Loneliness is more common among young adults, though older adults have the highest rates of social isolation. Both loneliness and social isolation are more common among people with poor physical or mental health, the disabled, the financially insecure, and single parents.

Chronic loneliness and social isolation can increase the risk of dementia or self-harm in older adults. Social connection appears to have a protective effect against depression and, especially for men, death by suicide. Social connection overall helps individuals’ quality of life and outcomes in education, employment, and financial areas.


Connection is Harder to Find

Since at least the 1970s, membership in organizations that help community connection has declined “significantly.” Religious membership is not the only group to decline, as membership in clubs and labor unions has declined as well. These are parts of communities’ “social infrastructure” that shapes their “social capital,” which the report defines as the resources that individuals and groups can access through their social networks. The state of physical infrastructure, such as libraries and parks, and transportation and housing policies, can also affect community life.

Group belonging, such as groups and relationships with those most like oneself, can provide a person with support and resources to prevent or reduce loneliness and socialization as well as to improve their well-being, the report said.
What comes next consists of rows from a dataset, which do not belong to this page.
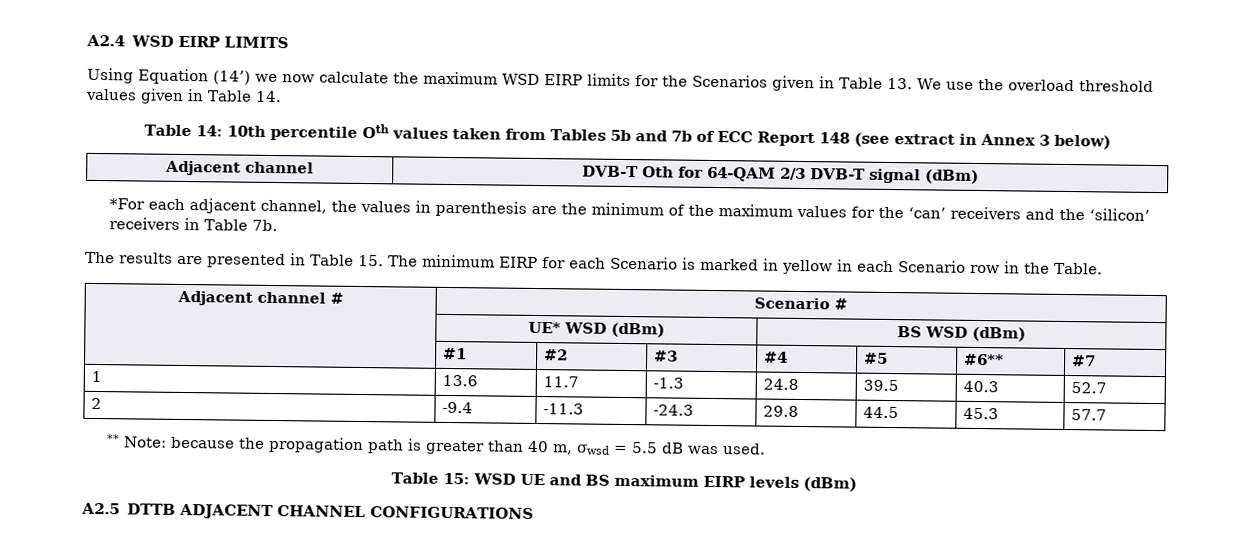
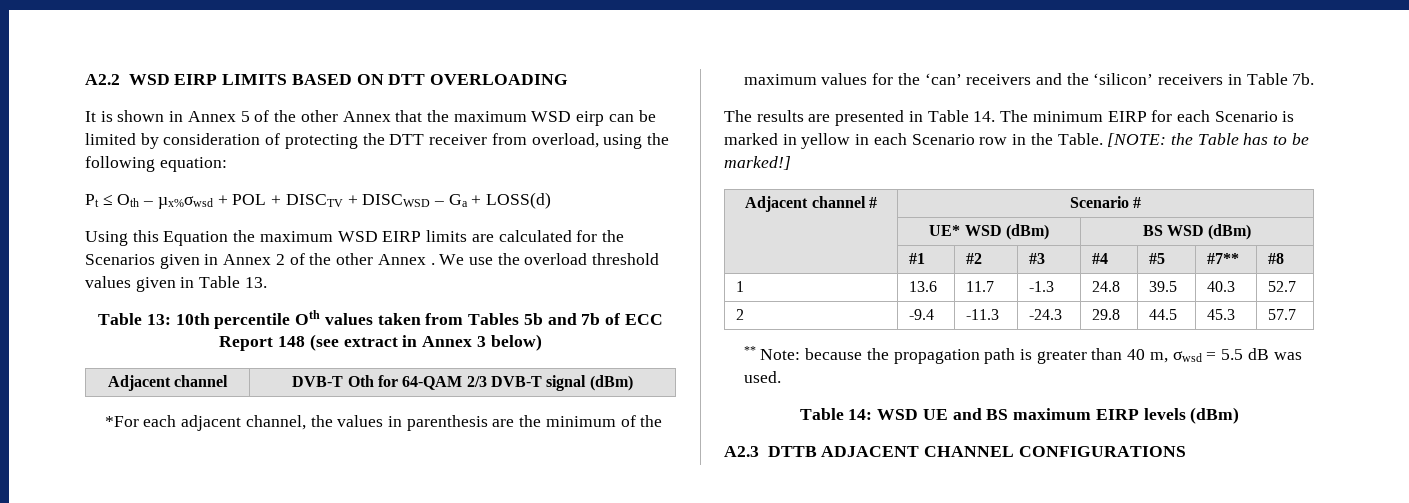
[86,34,125,47] A2.4 -> [85,74,120,85] A2.2
[87,67,389,85] // Using Equation (14’) we now calculate -> [291,74,569,85] [85,110,656,126] [85,133,669,149] [85,156,227,172] [85,192,552,209] [85,230,229,246] BASED ON DTT OVERLOADING // It is shown in Annex 5 of the other Annex that the maximum WSD eirp can be limited by consideration of protecting the DTT receiver from overload, using the following equation: // Pt ≤ Oth – µx%σwsd + POL + DISCTV + DISCWSD – Ga + LOSS(d) // Using this Equation
(631, 80) none -> [471,230,572,242] are calculated
[839,77,913,90] Table 13. -> [223,253,435,265] Annex 2 of the other Annex .
[254,90,282,103] [144,124,223,137] 14. // Table 14: -> [244,277,267,288] [98,313,172,325] 13. // Table 13:
[357,254,384,267] 15. -> [973,111,996,122] 14.
(1103, 268) none -> [1107,133,1309,147] [724,156,791,170] [NOTE: the Table has to be marked!]
[964,353,1005,366] [1072,355,1097,367] #6** | #7 -> [1206,253,1239,264] [1267,253,1284,264] #7** | #8
[442,472,470,485] 15: -> [848,409,873,420] 14:
[81,502,120,515] A2.5 -> [724,446,759,457] A2.3

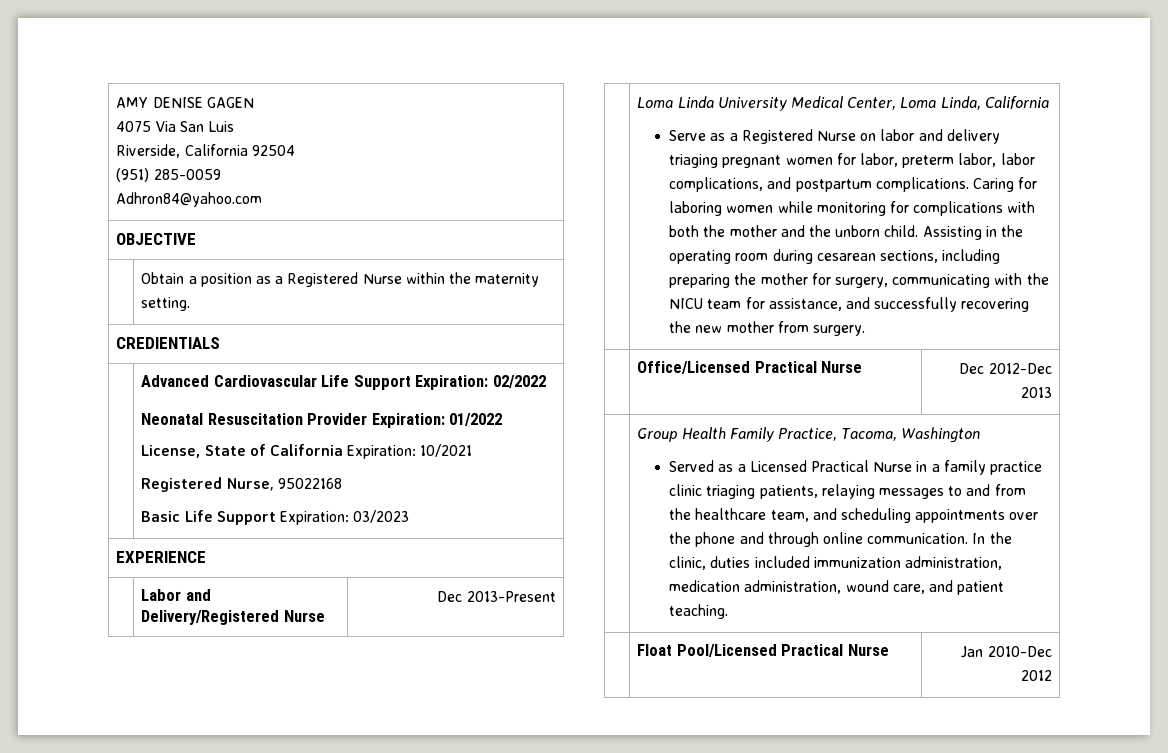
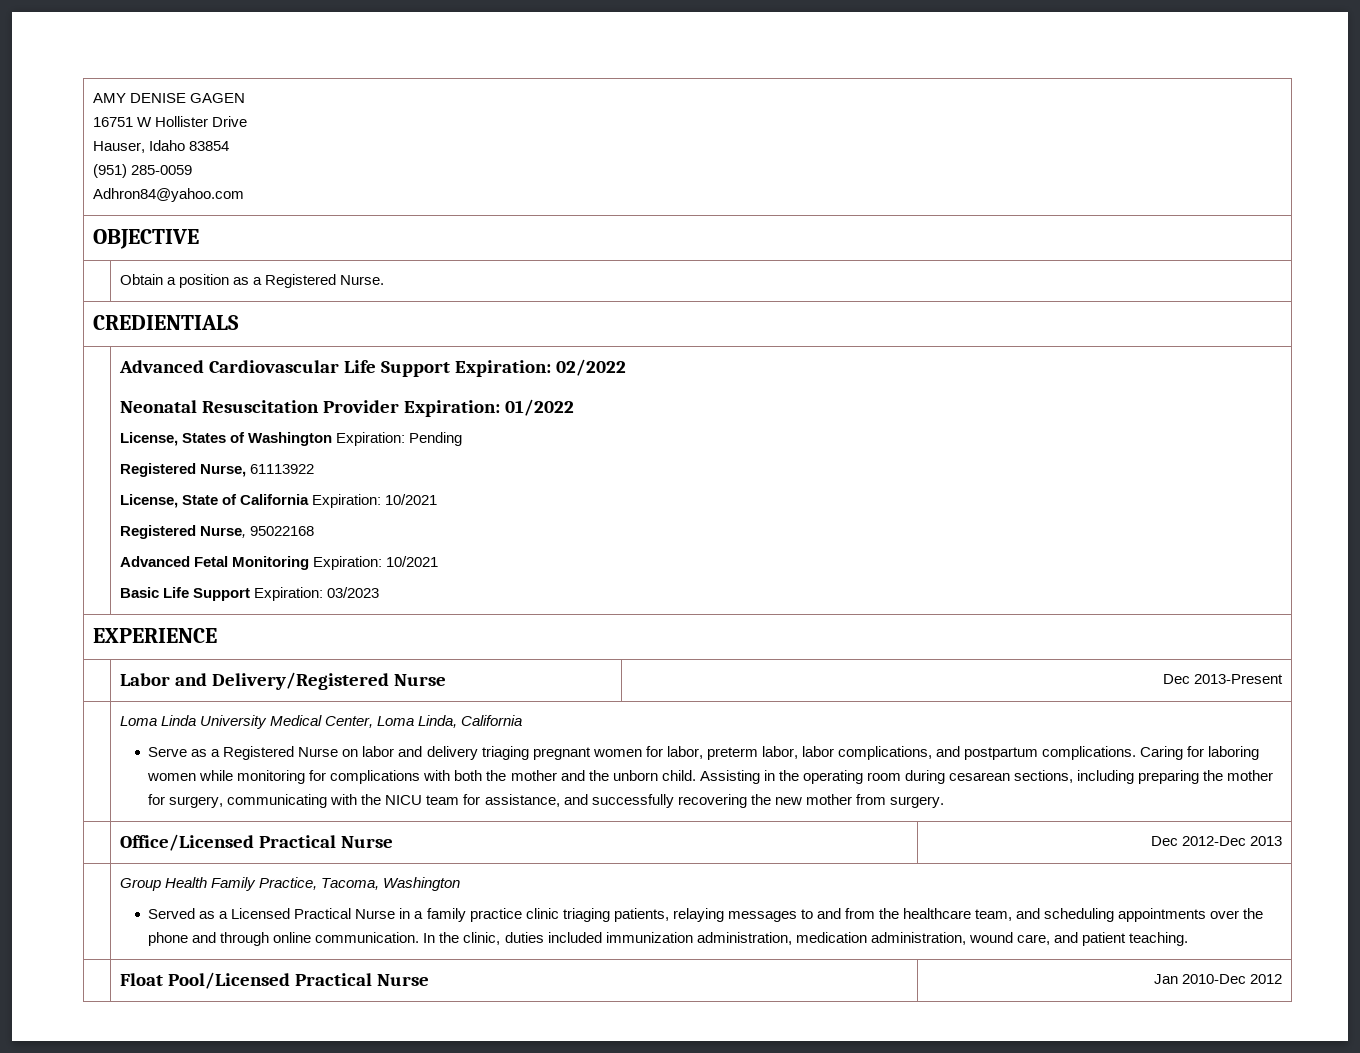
[116,121,235,132] [116,144,295,158] 4075 Via San Luis // Riverside, California 92504 -> [92,116,247,127] [92,140,229,153] 16751 W Hollister Drive // Hauser, Idaho 83854
[362,272,540,287] [141,297,191,311] Nurse within the maternity setting. -> [340,275,385,285] Nurse.
(503, 419) none -> [119,432,463,446] [119,463,314,477] // License, States of Washington Expiration: Pending // Registered Nurse, 61113922
(342, 483) none -> [119,556,439,570] // Advanced Fetal Monitoring Expiration: 10/2021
Connections to people outside of one’s group also improve health and well-being.

The surgeon general’s report places religious groups among volunteer organizations, sports groups, and member associations that help bring people together. Communities whose members are “more connected” have better population health, resilience in the face of natural disasters, community safety, economic prosperity, civic engagement, and representative government.


The Negative Effects of Cohesive Communities

There can be downsides to strong social connections, including polarization, according to the report. Gangs, extremist groups, or other harmful groups are negative examples of strong communities. People in highly cohesive groups can sometimes show distrust and rejection of outsiders and destructive favoritism toward group members. There can be pressures to conform and “high costs” like rejection or ostracism for failure.
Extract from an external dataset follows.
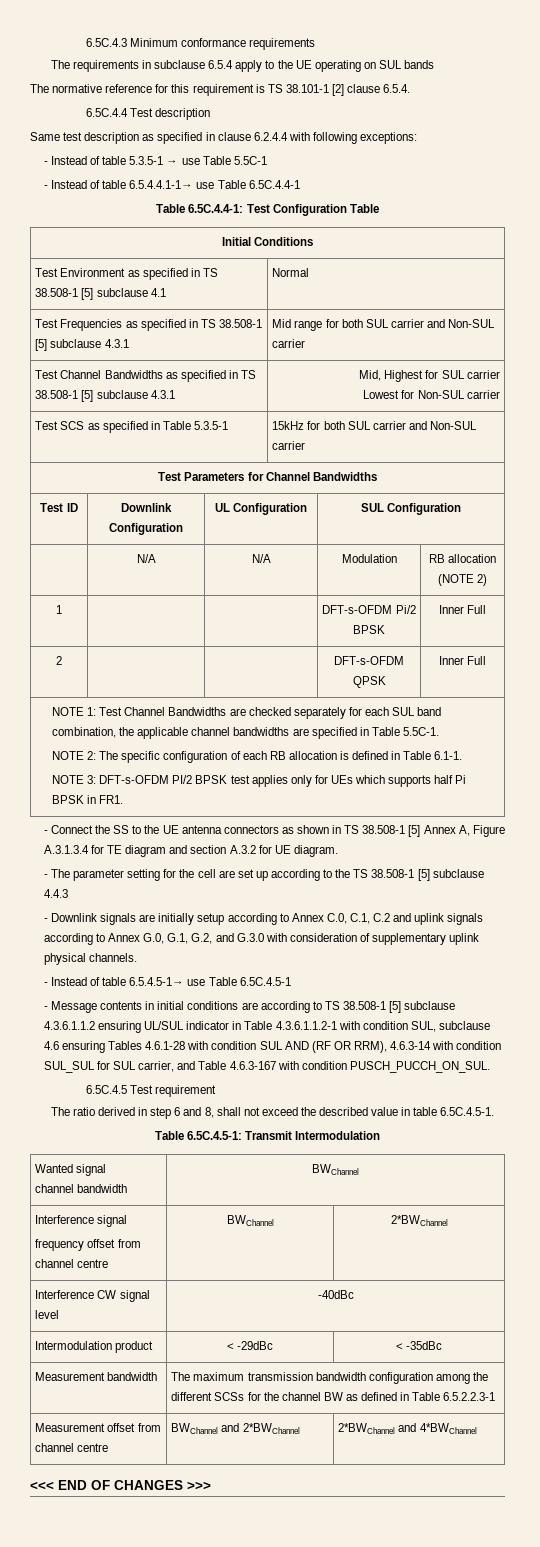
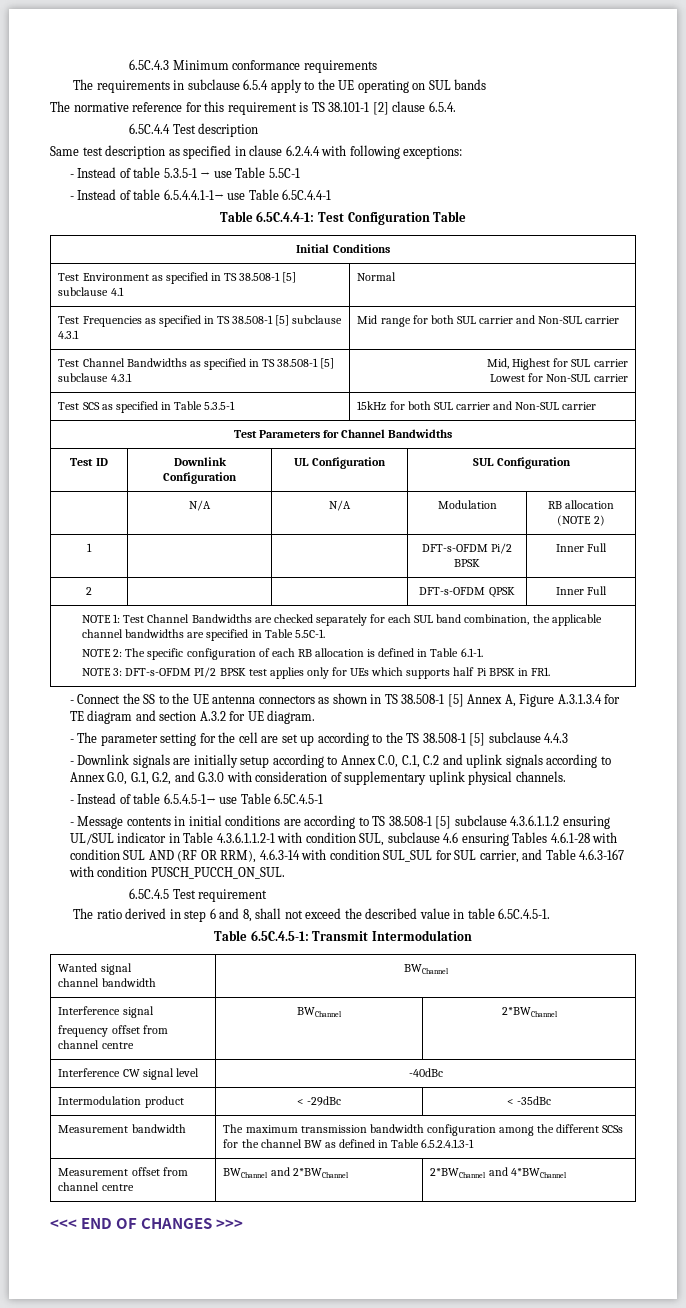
[443,1392,496,1401] 6.5.2.2.3-1 -> [421,1139,475,1148] 6.5.2.4.1.3-1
“While high cohesion and conformity to group norms can be healthy and productive in many cases, among some groups, these social pressures may justify, rationalize, or encourage unhealthy, unsafe, or unfair behaviors such as binge drinking, violence, and discrimination,” the report said.


The Pandemic’s Silver Lining

The decline in social connection was a decades-long trend before the COVID-19 pandemic. Declines in the marriage rate and household size indicate declines in the “critical structural elements of social connection.” Americans have fewer close friends and fewer in-person encounters with others.

The pandemic itself and the public health measures in response made the absence of social connection particularly clear to the public and to health authorities. The benefits of community participation were also a factor in the pandemic response: More than 120 million American individuals informally helped others from September 2020 to September 2021, while more than 60 million Americans formally volunteered as part of an organization.

“While profoundly disruptive in so many ways, the COVID-19 pandemic offers an opportunity to reflect more deeply on the state of social connection in our lives and in society,” the report said. “As we emerge from this era, rebuilding social connection and community offers us a promising and hopeful way forward.”

The surgeon general called for investments in addressing social connection as a health problem, comparing the fight against loneliness and isolation to public health efforts against tobacco use, obesity, and drug addiction.